Data listing

____________

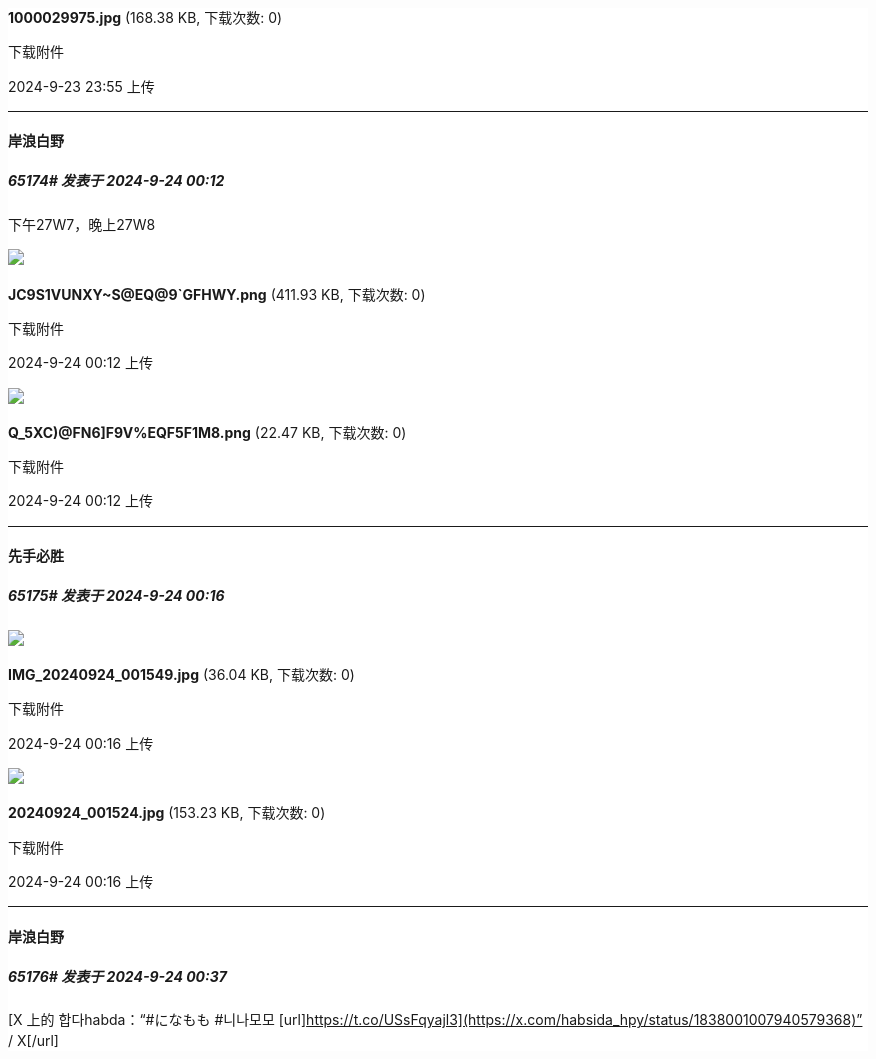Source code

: <strong>1000029975.jpg</strong> (168.38 KB, 下载次数: 0)

下载附件

2024-9-23 23:55 上传


*****

####  岸浪白野  
##### 65174#       发表于 2024-9-24 00:12

下午27W7，晚上27W8

<img src="https://img.saraba1st.com/forum/202409/24/001202izxxxzbjnon95v2x.png" referrerpolicy="no-referrer">

<strong>JC9S1VUNXY~S@EQ@9`GFHWY.png</strong> (411.93 KB, 下载次数: 0)

下载附件

2024-9-24 00:12 上传

<img src="https://img.saraba1st.com/forum/202409/24/001242x5zz6a0sm112ml56.png" referrerpolicy="no-referrer">

<strong>Q_5XC)@FN6]F9V%EQF5F1M8.png</strong> (22.47 KB, 下载次数: 0)

下载附件

2024-9-24 00:12 上传


*****

####  先手必胜  
##### 65175#       发表于 2024-9-24 00:16

<img src="https://img.saraba1st.com/forum/202409/24/001601solby54ytclyp8wo.jpg" referrerpolicy="no-referrer">

<strong>IMG_20240924_001549.jpg</strong> (36.04 KB, 下载次数: 0)

下载附件

2024-9-24 00:16 上传

<img src="https://img.saraba1st.com/forum/202409/24/001605fpqqf3z5s2akpq37.jpg" referrerpolicy="no-referrer">

<strong>20240924_001524.jpg</strong> (153.23 KB, 下载次数: 0)

下载附件

2024-9-24 00:16 上传


*****

####  岸浪白野  
##### 65176#       发表于 2024-9-24 00:37

[X 上的 합다habda：“#になもも #니나모모 [url]https://t.co/USsFqyajl3](https://x.com/habsida_hpy/status/1838001007940579368)” / X[/url]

____________

Exercise brief
All lines of the entries containing the string "https" must be shown in full.

Answer space
<img src="https://img.saraba1st.com/forum/202409/24/001202izxxxzbjnon95v2x.png" referrerpolicy="no-referrer">
<img src="https://img.saraba1st.com/forum/202409/24/001242x5zz6a0sm112ml56.png" referrerpolicy="no-referrer">
<img src="https://img.saraba1st.com/forum/202409/24/001601solby54ytclyp8wo.jpg" referrerpolicy="no-referrer">
<img src="https://img.saraba1st.com/forum/202409/24/001605fpqqf3z5s2akpq37.jpg" referrerpolicy="no-referrer">
[X 上的 합다habda：“#になもも #니나모모 [url]https://t.co/USsFqyajl3](https://x.com/habsida_hpy/status/1838001007940579368)” / X[/url]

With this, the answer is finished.